SUPPLIED ENTRIES: Begin

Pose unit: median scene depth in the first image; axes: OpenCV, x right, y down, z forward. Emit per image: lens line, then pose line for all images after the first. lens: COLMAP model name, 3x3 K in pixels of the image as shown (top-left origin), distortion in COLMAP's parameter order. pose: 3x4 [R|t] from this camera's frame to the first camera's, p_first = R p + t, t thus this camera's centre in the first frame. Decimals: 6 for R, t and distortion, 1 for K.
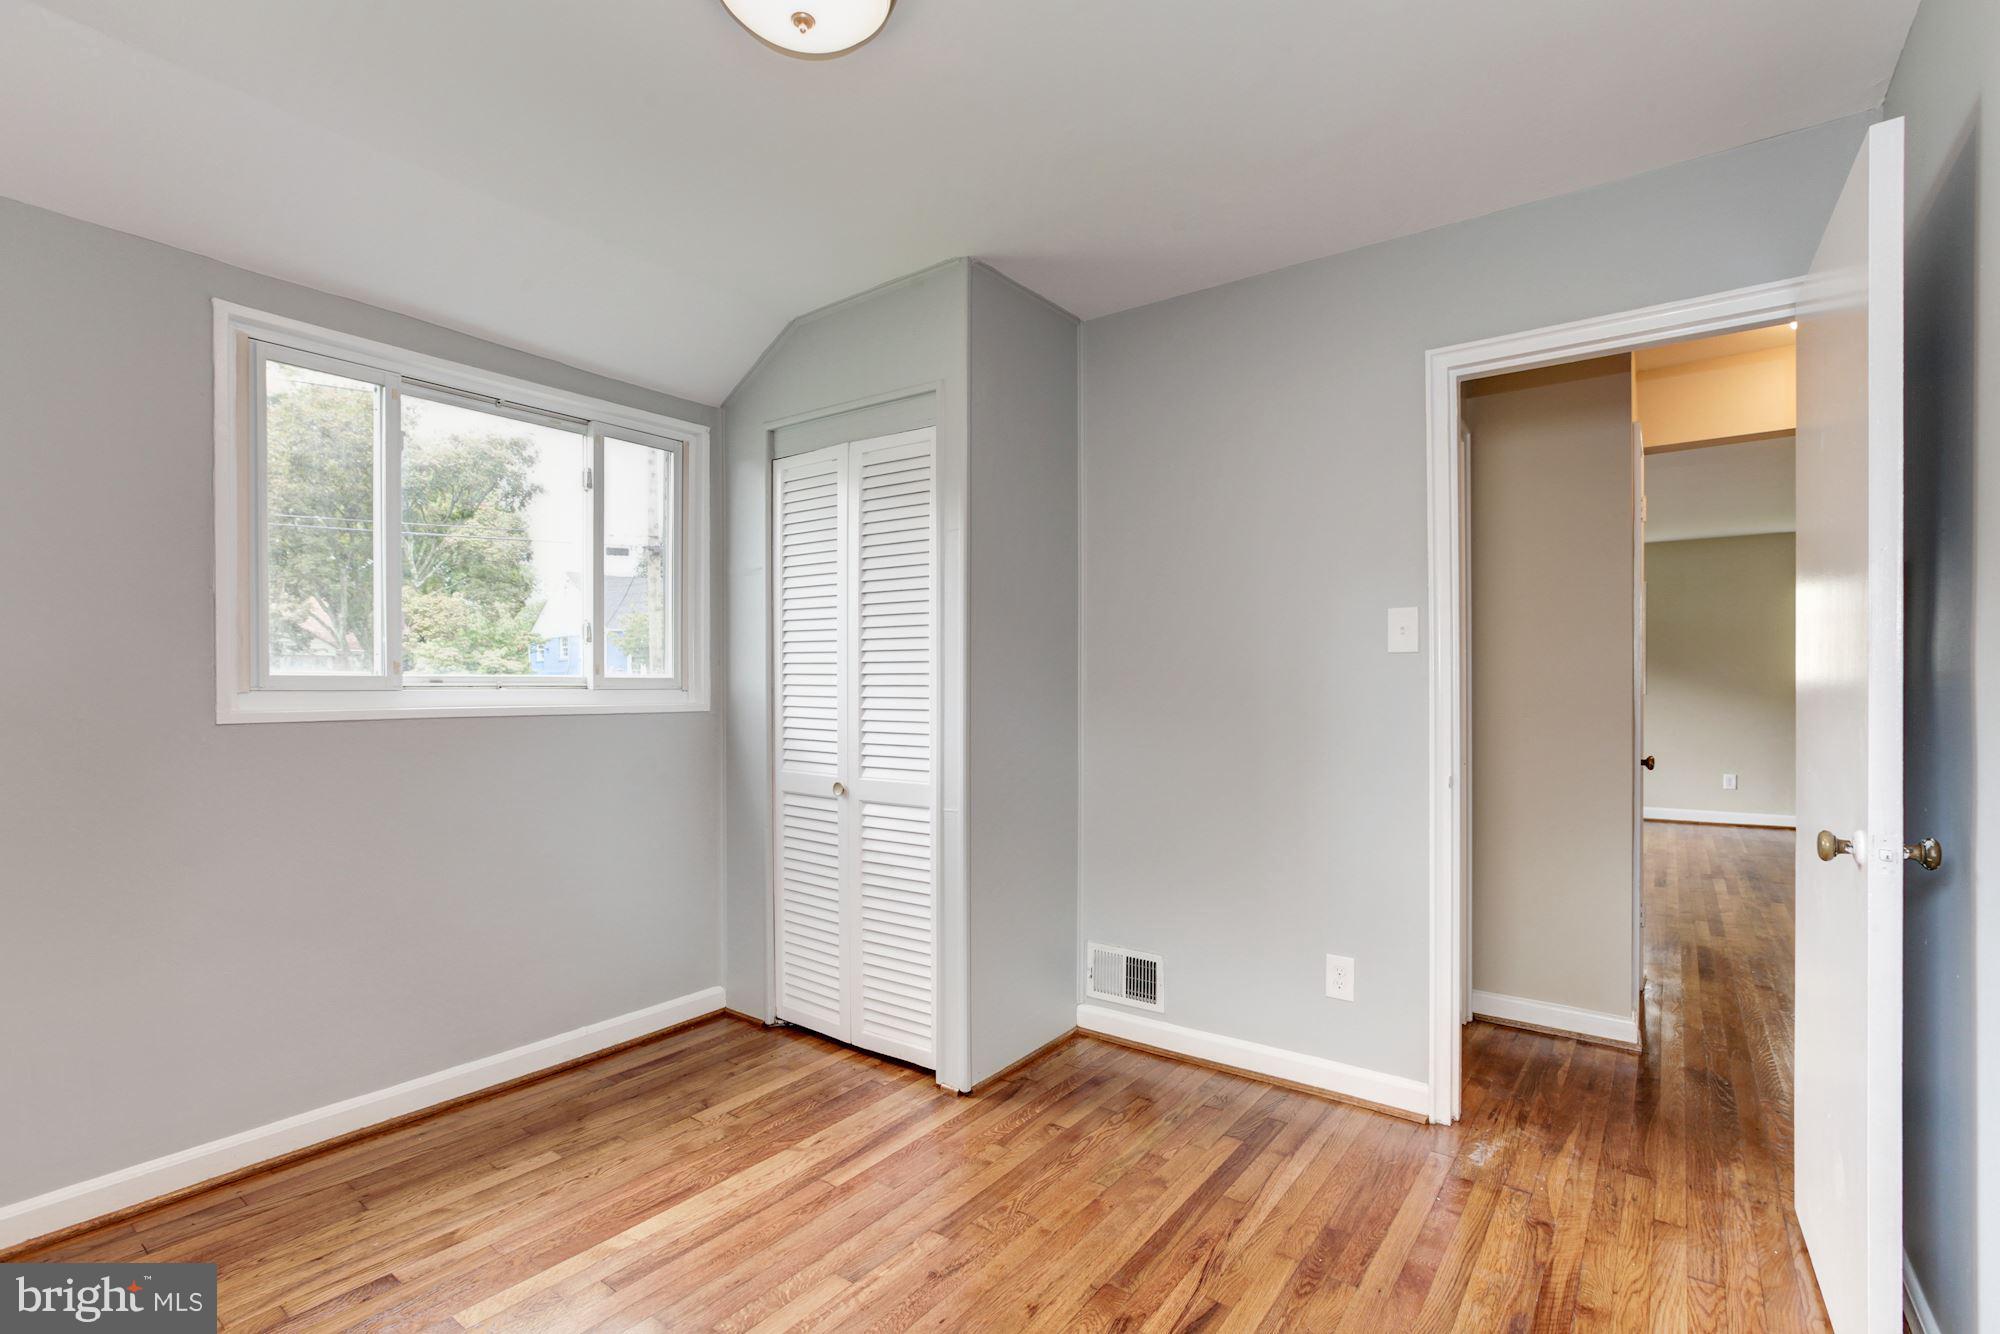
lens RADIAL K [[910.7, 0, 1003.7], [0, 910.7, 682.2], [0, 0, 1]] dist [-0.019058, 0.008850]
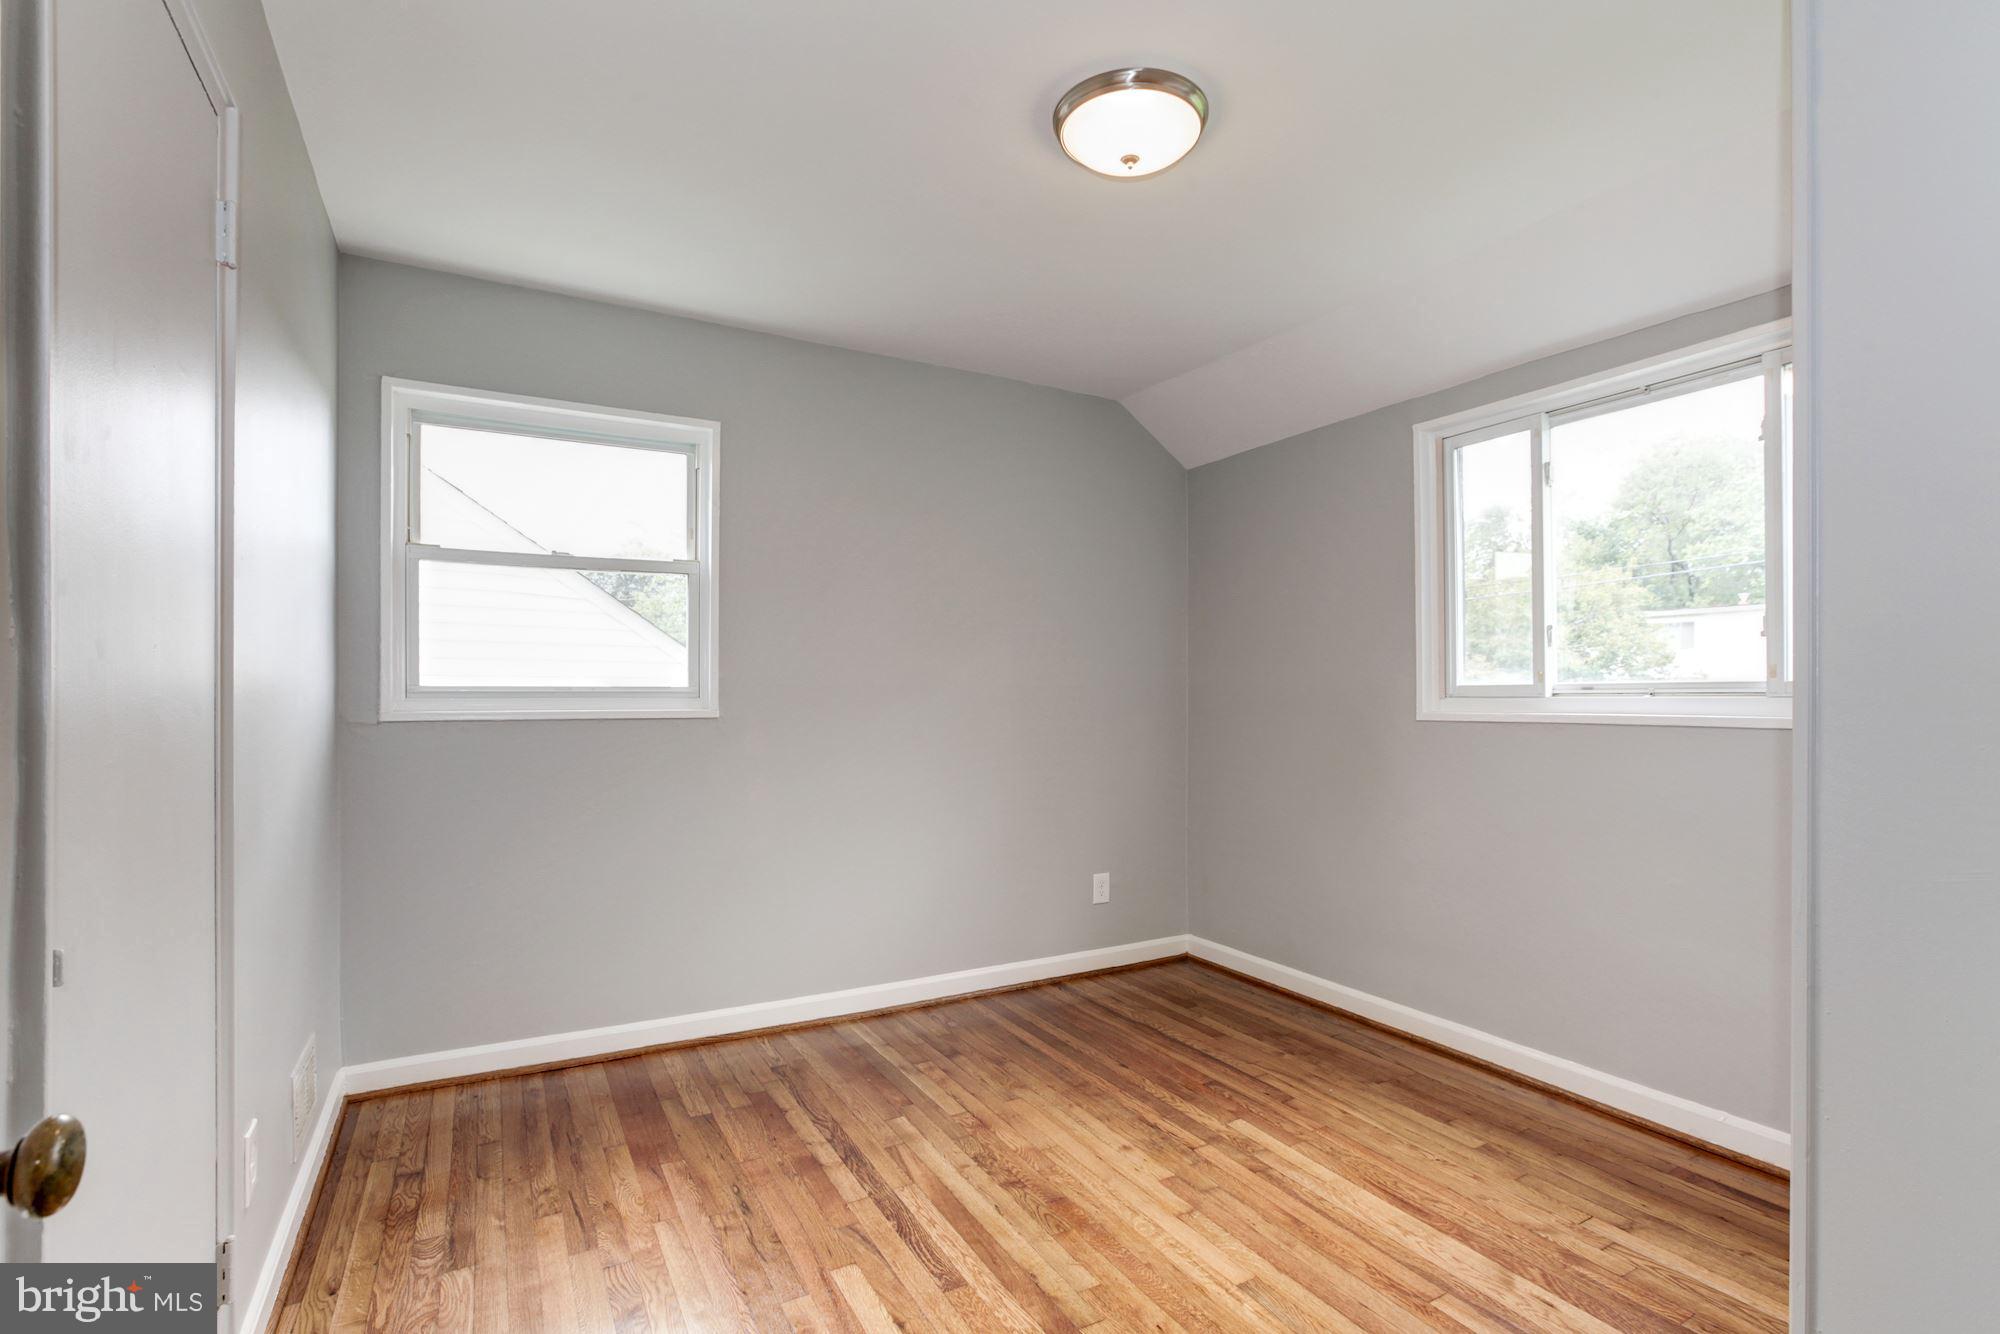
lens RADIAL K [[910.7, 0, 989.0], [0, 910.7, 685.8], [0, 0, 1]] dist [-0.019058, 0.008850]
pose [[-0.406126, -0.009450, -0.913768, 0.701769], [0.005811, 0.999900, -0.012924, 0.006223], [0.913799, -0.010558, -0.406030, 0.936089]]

SUPPLIED ENTRIES: End
SUPPLIED ENTRIES: Begin

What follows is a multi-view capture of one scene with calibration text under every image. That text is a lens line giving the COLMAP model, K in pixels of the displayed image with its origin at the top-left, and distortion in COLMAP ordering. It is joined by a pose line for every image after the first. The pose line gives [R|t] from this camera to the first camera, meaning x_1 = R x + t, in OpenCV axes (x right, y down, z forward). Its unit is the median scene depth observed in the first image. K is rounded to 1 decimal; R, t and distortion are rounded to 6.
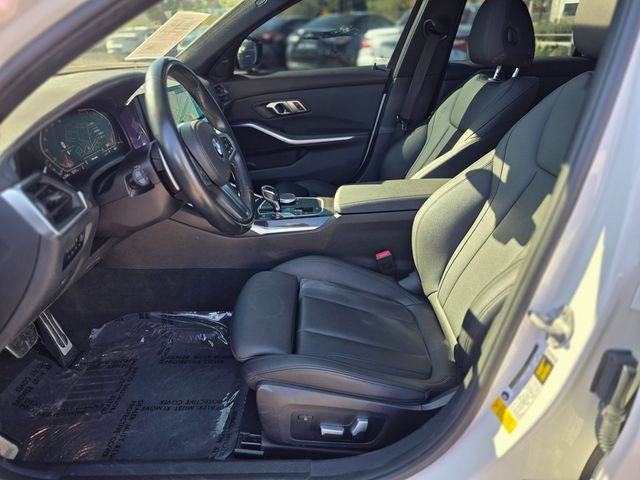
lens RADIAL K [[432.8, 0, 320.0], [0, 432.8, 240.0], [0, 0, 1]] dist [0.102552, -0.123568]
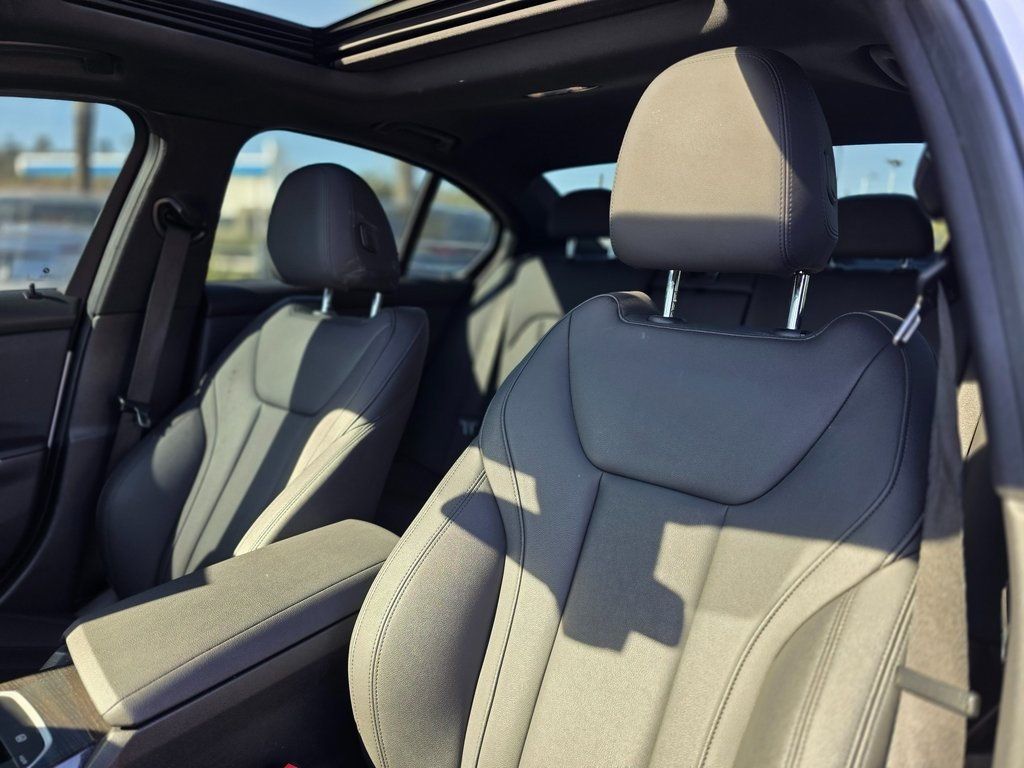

SUPPLIED ENTRIES: End
SUPPLIED ENTRIES: Begin

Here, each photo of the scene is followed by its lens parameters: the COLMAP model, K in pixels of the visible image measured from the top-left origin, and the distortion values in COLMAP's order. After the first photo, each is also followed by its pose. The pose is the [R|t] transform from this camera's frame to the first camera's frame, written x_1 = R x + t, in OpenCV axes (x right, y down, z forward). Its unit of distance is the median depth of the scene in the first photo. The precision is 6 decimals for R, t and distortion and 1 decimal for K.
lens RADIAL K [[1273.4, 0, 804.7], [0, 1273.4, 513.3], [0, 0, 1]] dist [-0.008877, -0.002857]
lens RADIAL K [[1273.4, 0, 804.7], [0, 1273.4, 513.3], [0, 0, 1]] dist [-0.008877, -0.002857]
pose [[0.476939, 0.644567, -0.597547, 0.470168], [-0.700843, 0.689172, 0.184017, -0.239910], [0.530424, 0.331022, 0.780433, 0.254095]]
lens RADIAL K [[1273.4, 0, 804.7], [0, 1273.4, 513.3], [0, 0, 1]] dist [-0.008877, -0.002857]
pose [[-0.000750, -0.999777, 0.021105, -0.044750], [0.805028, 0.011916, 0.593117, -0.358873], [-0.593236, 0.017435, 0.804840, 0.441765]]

SUPPLIED ENTRIES: End

**TASK DIRECTIONS**
Reproduce in full each line above that contains the string "depth".

**TASK SOLUTION**
Pose unit: median scene depth in the first image; axes: OpenCV, x right, y down, z forward. Emit per image: lens line, then pose line for all images after the first. lens: COLMAP model name, 3x3 K in pixels of the image as shown (top-left origin), distortion in COLMAP's parameter order. pose: 3x4 [R|t] from this camera's frame to the first camera's, p_first = R p + t, t thus this camera's centre in the first frame. Decimals: 6 for R, t and distortion, 1 for K.
What follows is a multi-view capture of one scene with calibration text under every image. That text is a lens line giving the COLMAP model, K in pixels of the displayed image with its origin at the top-left, and distortion in COLMAP ordering. It is joined by a pose line for every image after the first. The pose line gives [R|t] from this camera to the first camera, meaning x_1 = R x + t, in OpenCV axes (x right, y down, z forward). Its unit is the median scene depth observed in the first image. K is rounded to 1 decimal; R, t and distortion are rounded to 6.
Here, each photo of the scene is followed by its lens parameters: the COLMAP model, K in pixels of the visible image measured from the top-left origin, and the distortion values in COLMAP's order. After the first photo, each is also followed by its pose. The pose is the [R|t] transform from this camera's frame to the first camera's frame, written x_1 = R x + t, in OpenCV axes (x right, y down, z forward). Its unit of distance is the median depth of the scene in the first photo. The precision is 6 decimals for R, t and distortion and 1 decimal for K.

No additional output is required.